# Flying Wheels -- go ahead, rub it in, I can't do it.



## fastfullback (Feb 9, 2005)

Well, I was going to try my first organized century tomorrow with the Flying Wheels here in western WA. A cracked weld has changed my plans, though. Can anyone tell me what I'm missing out on? I think a schedule of rides like this in the Washington/Oregon area are the way of the future for me, since time with my kids is the obvious choice over racing...


----------



## rcnute (Dec 21, 2004)

It was a good ride and the weather was nearly perfect. Sadly, I heard a participant had a fall and was severely injured.


----------



## fastfullback (Feb 9, 2005)

*glad to hear you had a good ride, rcnute.*



rcnute said:


> It was a good ride and the weather was nearly perfect. Sadly, I heard a participant had a fall and was severely injured.
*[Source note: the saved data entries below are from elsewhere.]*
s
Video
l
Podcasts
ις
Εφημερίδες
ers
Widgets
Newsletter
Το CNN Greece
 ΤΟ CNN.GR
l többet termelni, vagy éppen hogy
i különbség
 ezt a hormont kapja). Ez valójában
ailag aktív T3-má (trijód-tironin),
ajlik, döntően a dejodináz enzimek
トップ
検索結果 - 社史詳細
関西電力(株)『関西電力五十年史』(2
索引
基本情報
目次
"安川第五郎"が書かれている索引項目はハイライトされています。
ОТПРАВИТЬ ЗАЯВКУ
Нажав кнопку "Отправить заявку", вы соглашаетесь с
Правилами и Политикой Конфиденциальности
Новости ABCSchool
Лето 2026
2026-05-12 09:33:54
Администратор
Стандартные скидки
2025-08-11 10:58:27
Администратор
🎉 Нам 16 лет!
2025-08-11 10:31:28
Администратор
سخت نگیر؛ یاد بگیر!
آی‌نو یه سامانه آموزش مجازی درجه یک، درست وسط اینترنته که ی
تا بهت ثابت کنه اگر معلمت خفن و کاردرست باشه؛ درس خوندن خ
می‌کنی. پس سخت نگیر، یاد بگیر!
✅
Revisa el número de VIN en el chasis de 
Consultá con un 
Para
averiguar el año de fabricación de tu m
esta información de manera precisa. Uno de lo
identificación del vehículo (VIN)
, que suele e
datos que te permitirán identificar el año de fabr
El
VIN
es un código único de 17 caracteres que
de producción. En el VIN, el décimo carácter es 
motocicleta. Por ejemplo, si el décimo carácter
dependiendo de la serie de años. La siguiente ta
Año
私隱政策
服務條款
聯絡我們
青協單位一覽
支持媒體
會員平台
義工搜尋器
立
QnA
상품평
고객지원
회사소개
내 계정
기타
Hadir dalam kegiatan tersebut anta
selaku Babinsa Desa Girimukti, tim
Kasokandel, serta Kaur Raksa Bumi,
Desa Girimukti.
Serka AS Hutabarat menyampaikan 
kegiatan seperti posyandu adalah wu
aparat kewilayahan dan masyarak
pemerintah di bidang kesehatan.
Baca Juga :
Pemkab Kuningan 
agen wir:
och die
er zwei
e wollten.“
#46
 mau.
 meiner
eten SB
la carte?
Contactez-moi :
Nice to know the old Trek is enjoying itself. The frame that replaced it is the one that's cracked, and the reason why I couldn't make the ride. Small irony there. I do find myself looking for another in a 58cm size often.


----------



## rcnute (Dec 21, 2004)

Well, I'll be damned. Small world.

As a matter of fact, I did ride the Trek (my Look's seatpost went kaput) and it acquitted itself with distinction.


----------



## Wildstar87 (Apr 5, 2005)

*I believe it was a car/bike accident..*

I think that I saw the aftermath of this. Unfortunately it was on E. Lake Sammamish towards the tail end of the ride. Don't know what happened, but they blocked off both ways for a bit, and there were 2 aid cars. Looked pretty ugly, although I didn't see anyone on the ground, I think he/she was already in the aid car.


----------



## bikejr (Jul 30, 2004)

*A little more info on the accident..*

http://www.cascade.org/Community/forum/messageview.cfm?catid=7&threadid=2660


----------



## fastfullback (Feb 9, 2005)

*thank you for that link, bikejr*

I'm sorry that it has turned out so terribly for that rider and his family. What a strange result from what sounds like a two-rider collision... and here I was hit by a car the other week and bounced up without a scratch! It's circumstances like these that make me realize how much you just can't plan or prepare for.


----------



## rcnute (Dec 21, 2004)

By they by--Interested in reacquiring the Trek? (I'm thinking of picking up an older Serotta --and you can only have so many bikes, you know.) It's been gussied up a bit.

Ryan
[email protected]


----------



## srf (Jun 28, 2004)

fastfullback said:


> Well, I was going to try my first organized century tomorrow with the Flying Wheels here in western WA. A cracked weld has changed my plans, though. Can anyone tell me what I'm missing out on? I think a schedule of rides like this in the Washington/Oregon area are the way of the future for me, since time with my kids is the obvious choice over racing...


It was a fun ride, very well supported and decent scenery. Very challenging ride, felt a lot longer than it really was.


----------



## rcnute (Dec 21, 2004)

Dan, here's a bike for you:

http://seattle.craigslist.org/bik/88805433.html


----------